Private Arthur Clayton is also remembered on the Carlton-in-Lindrick War Memorial.
 

Two weeks after his death a memoriam appeared in the 'Worksop Guardian':-

"He bade no one a last farewell
 He waved his hand to none;
 His soul had fled before we knew,
 That he from us had gone."

 From his loving wife and son
 

A year later another memoriam ended with the words:

"Though lost to sight. No memory ever dear”
 

Gertie never re-married and spent many years living in their cottage at Carlton-in-Lindrick. In her later years she suffered from rheumatoid arthritis and died in 1973 aged 85 at the Gatelea nursing home on Gateford Road, Worksop.
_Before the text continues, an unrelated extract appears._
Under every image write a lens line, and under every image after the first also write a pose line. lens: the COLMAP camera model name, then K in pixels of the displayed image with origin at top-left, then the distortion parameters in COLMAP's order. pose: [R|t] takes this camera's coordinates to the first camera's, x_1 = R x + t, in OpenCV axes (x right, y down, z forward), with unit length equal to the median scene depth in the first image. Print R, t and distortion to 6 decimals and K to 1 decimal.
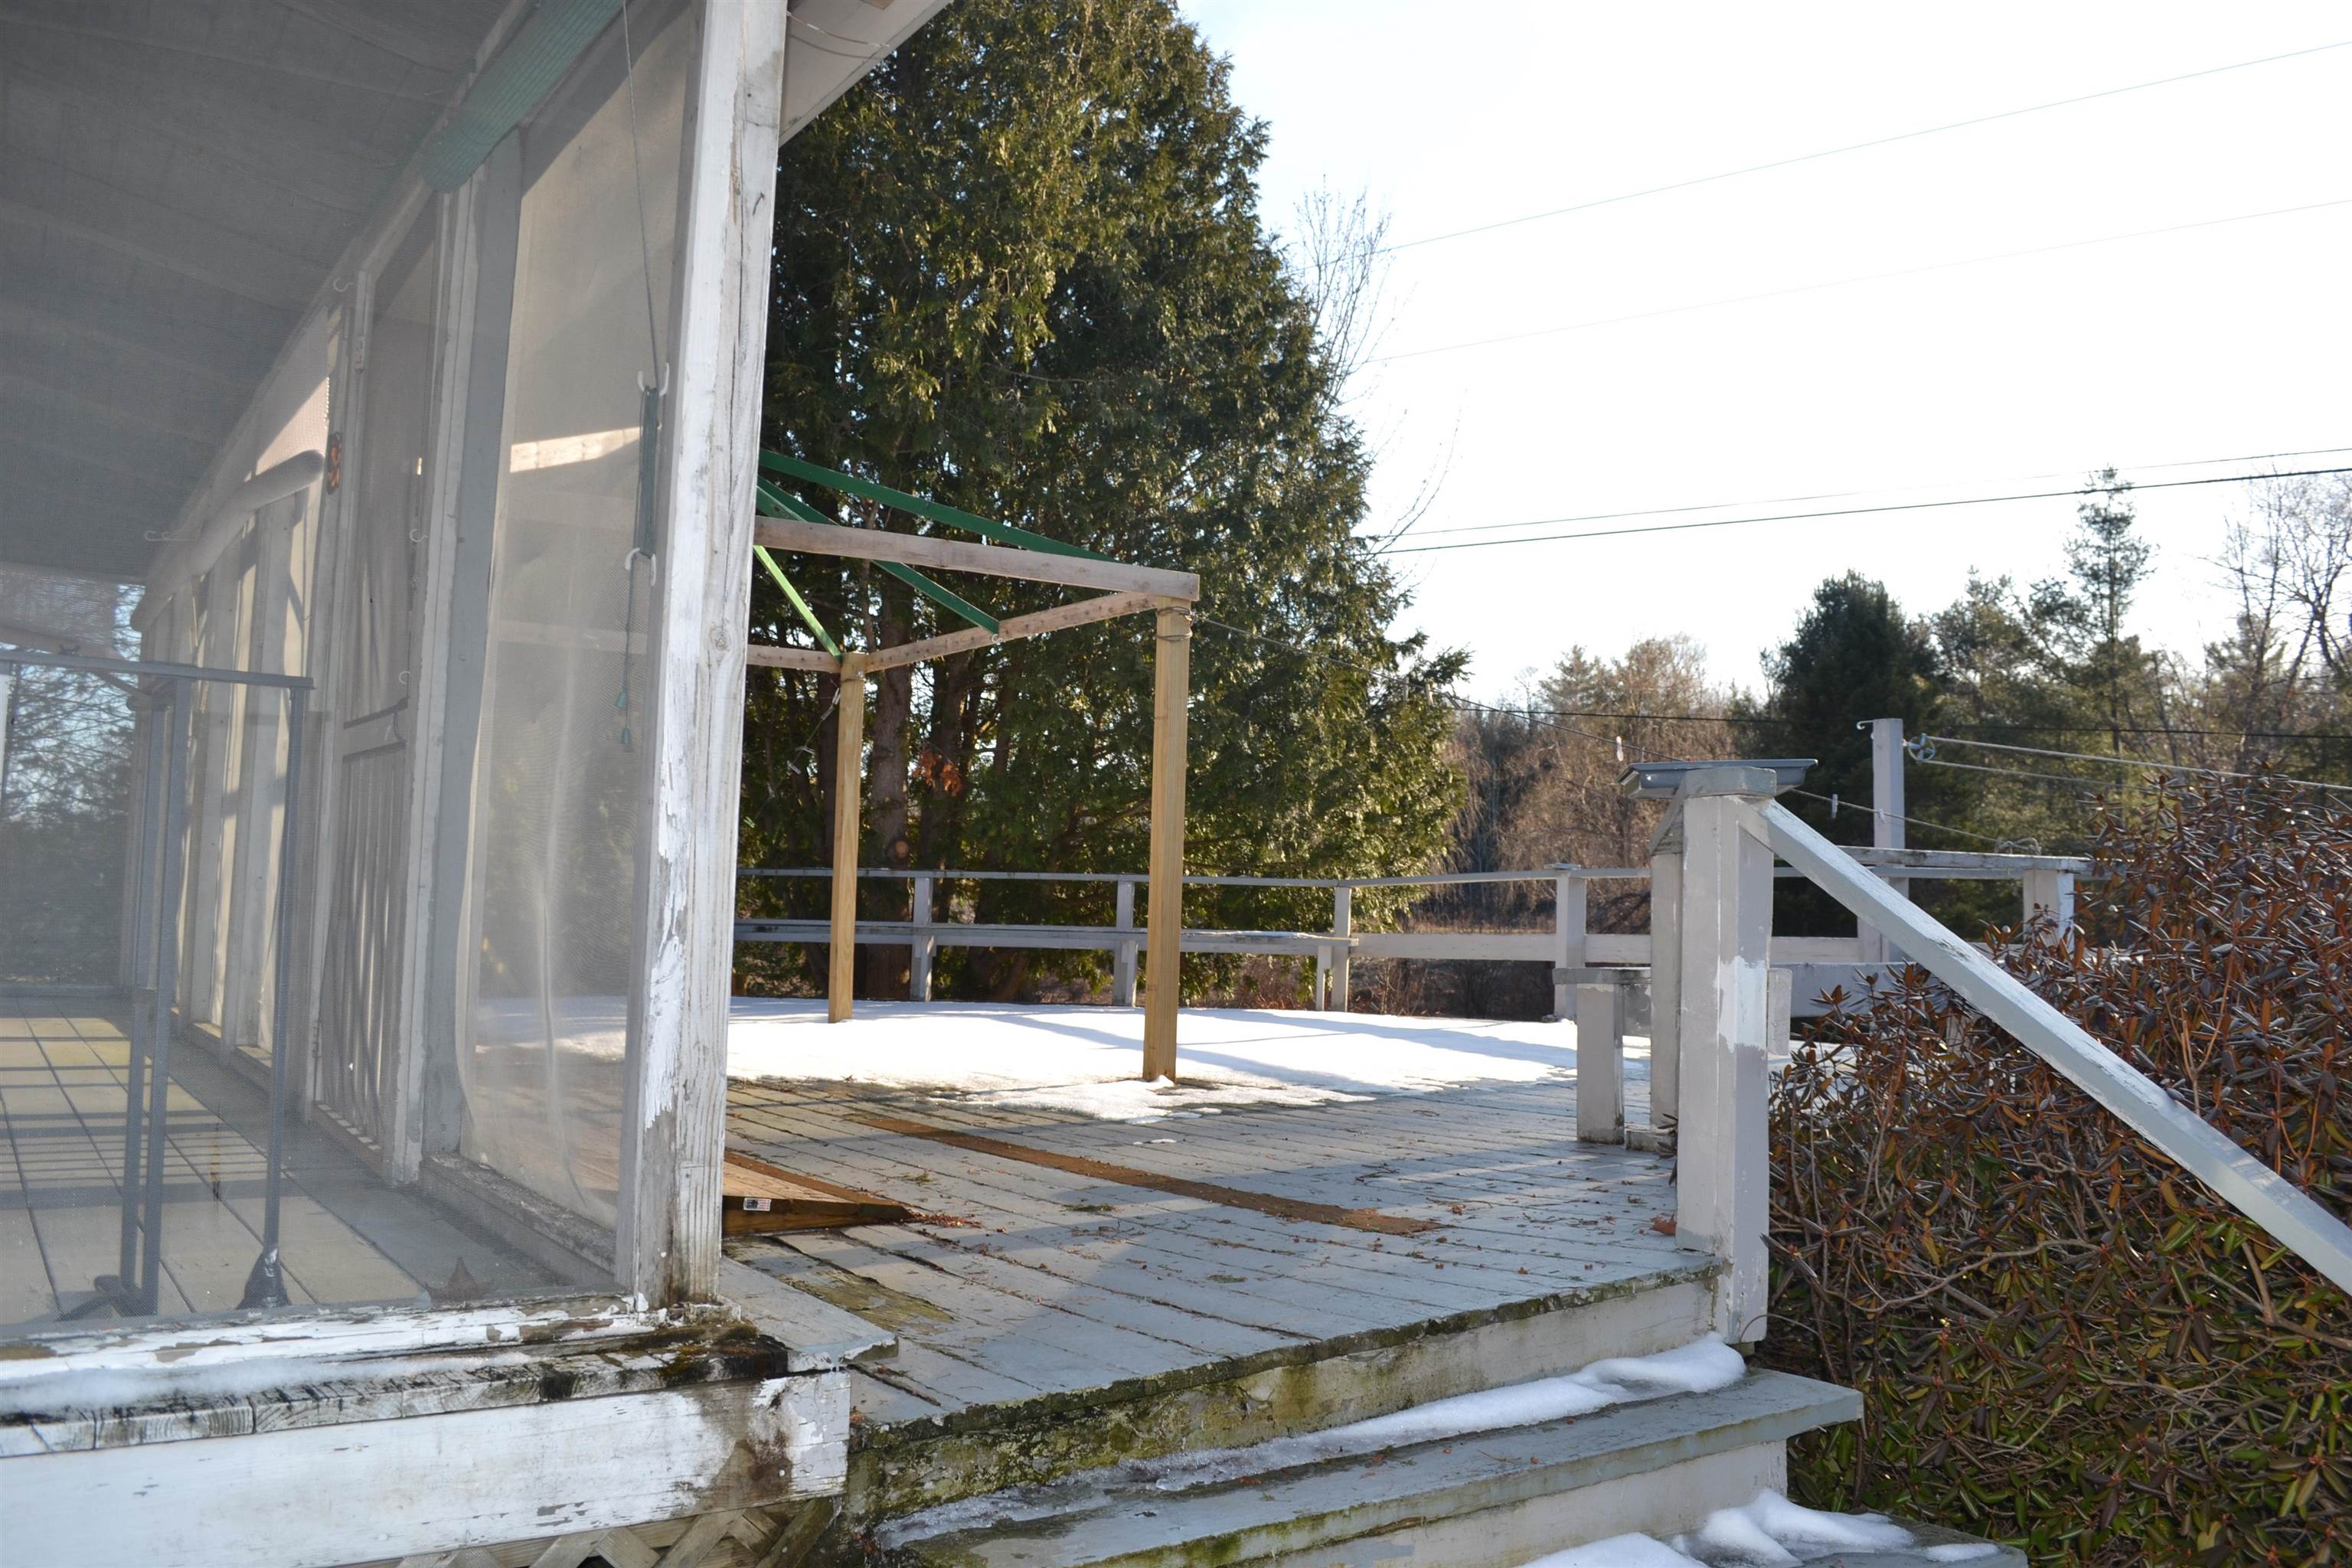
lens RADIAL K [[1916.4, 0, 1176.0], [0, 1916.4, 784.0], [0, 0, 1]] dist [-0.073814, 0.002468]
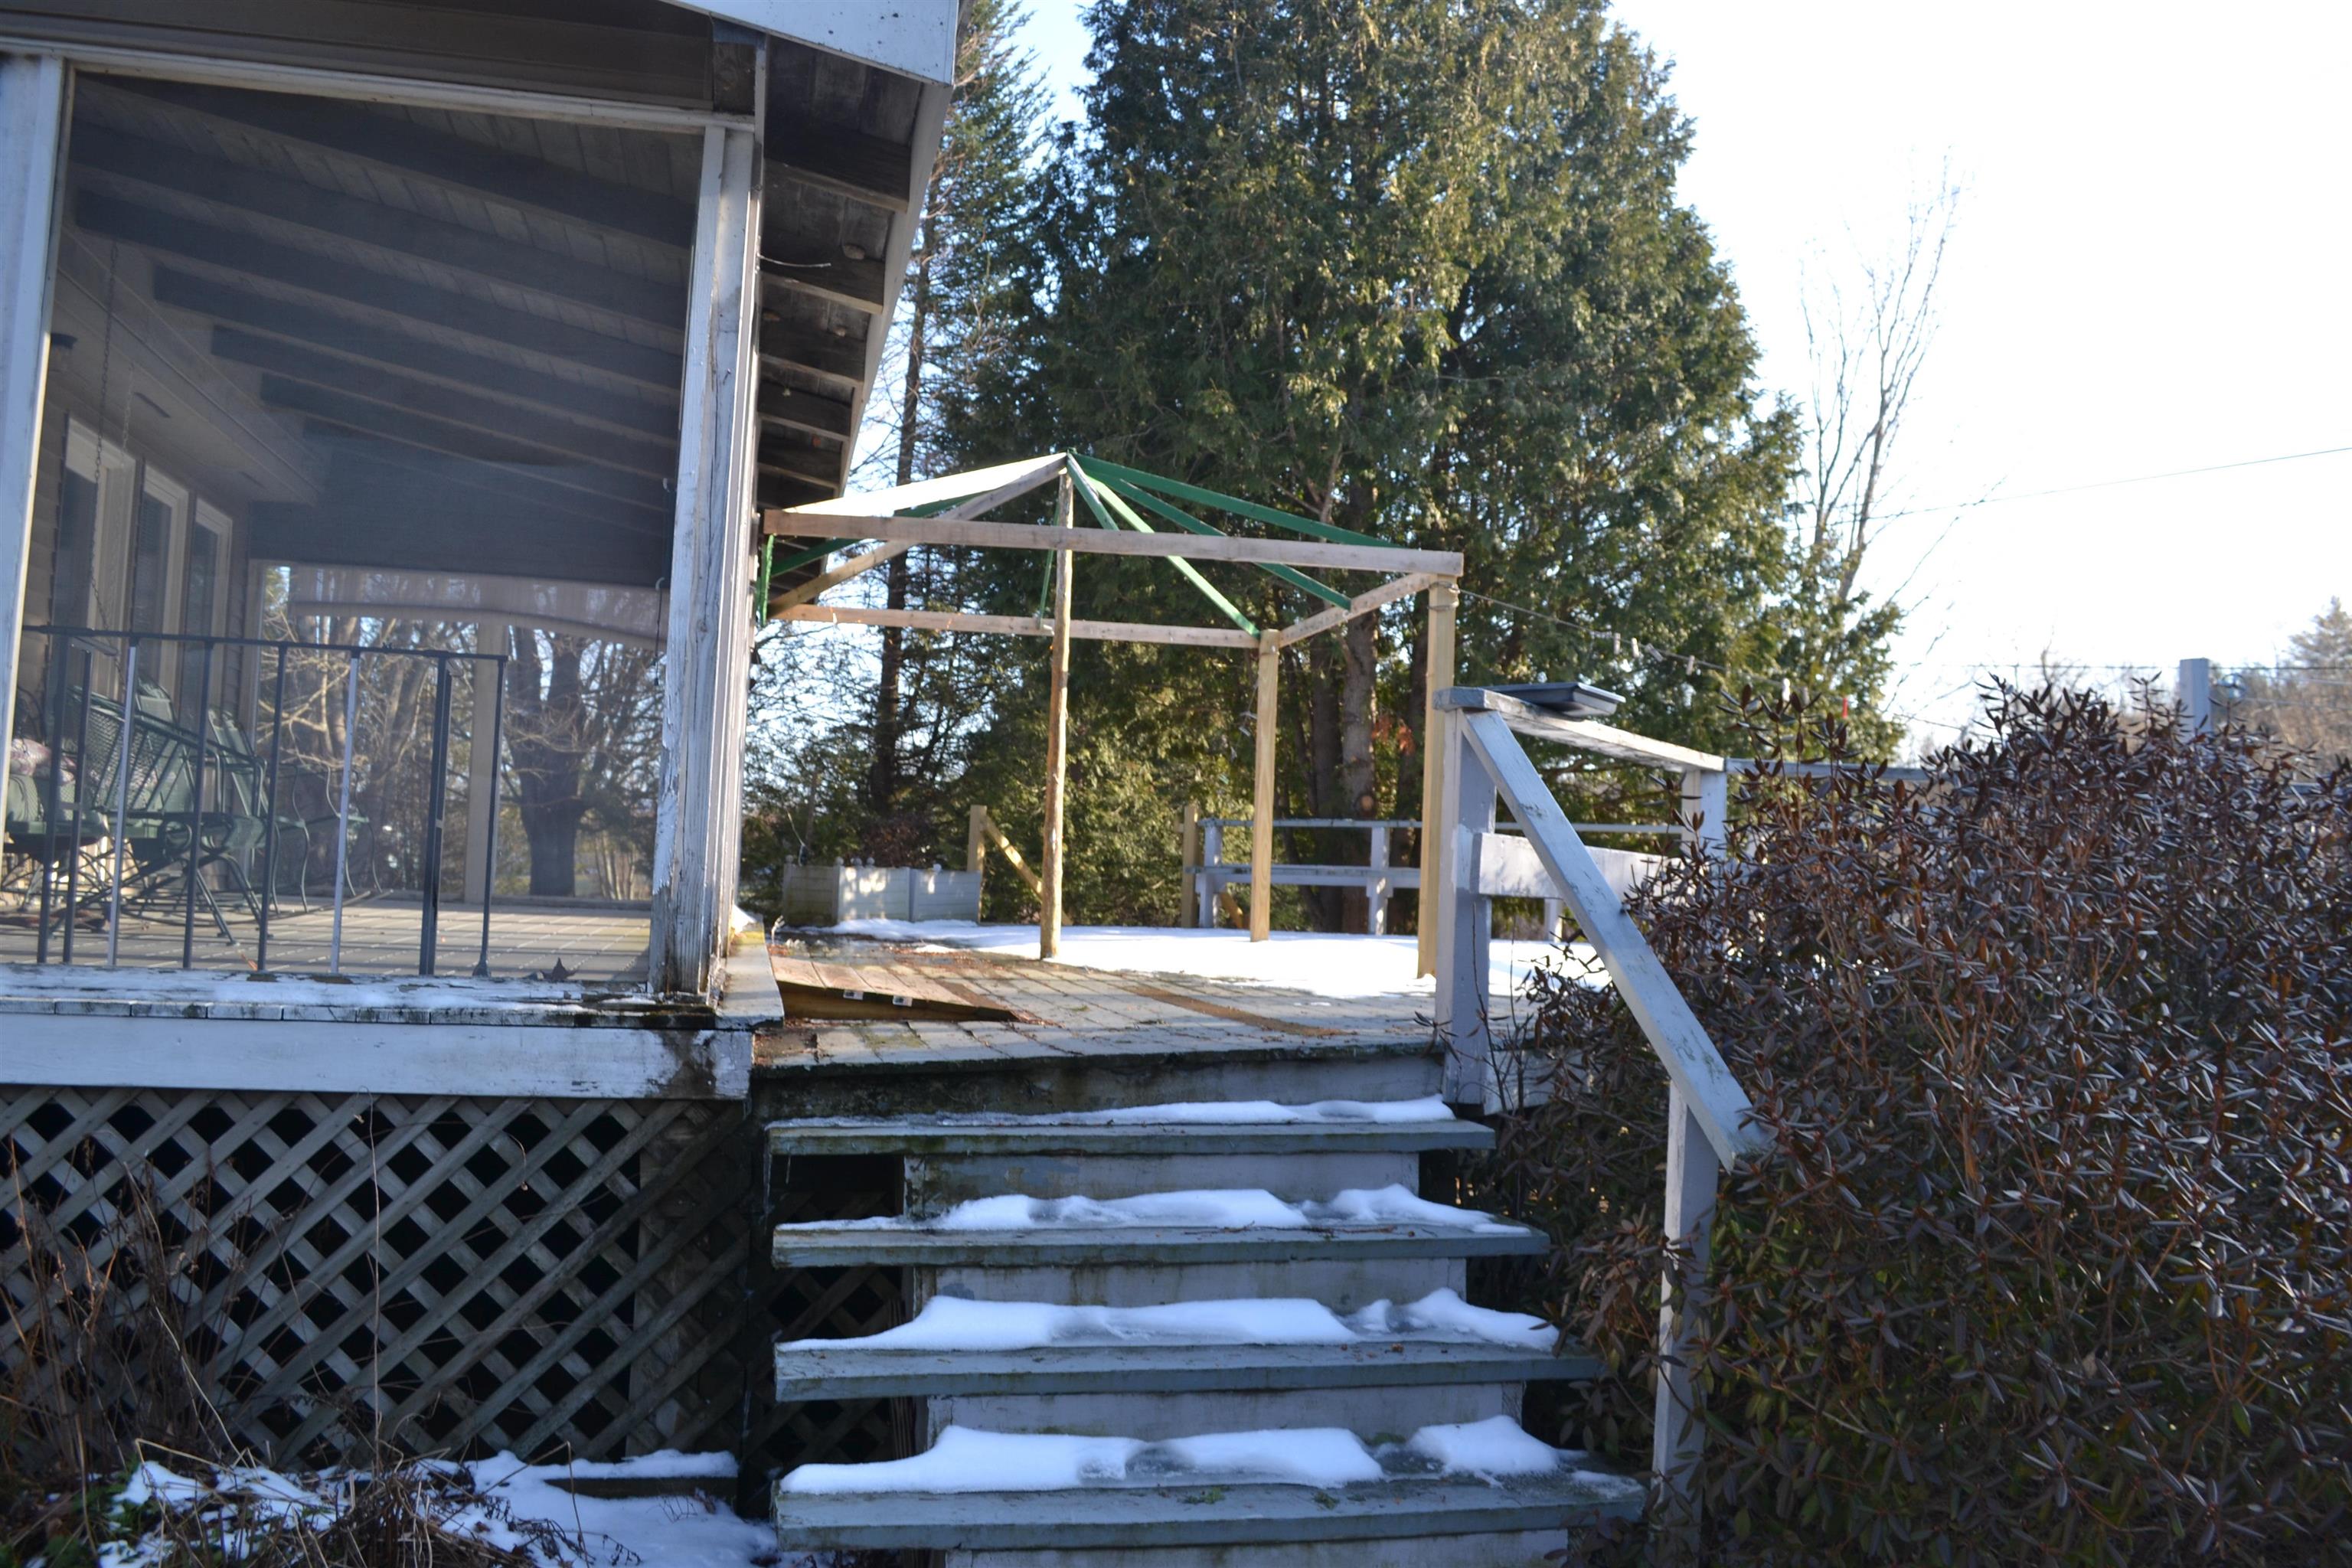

She was cremated and her ashes interred in the grounds of St. John the Evangelist Church at Carlton-in-Lindrick, the church where she had married.

On 20th October 1940 Reg married Selina Mary (‘Lena’) Wilson of Mansfield and for a time they lived with Gertie. He served during World War Two and rose to become a Captain in the Sherwood Forresters. In February 1945 the Governor General of Sudan made him an honorary officer in the Sudan Defence Force with the rank of Bimbashi (Major).

Later that year his daughter Ann was born.  After the war Reg worked as the Company Secretary of B. Shipside Limited, a Vauxhall car dealership on Newcastle Avenue in Worksop. He moved his family to live in the town on Grasmere Road. Reg died in 1977 and his ashes were interred close to those of his mother.


If you enter the grounds of St. Peter's from Church Lane, the grave of Arthur's parents is the first one on the left.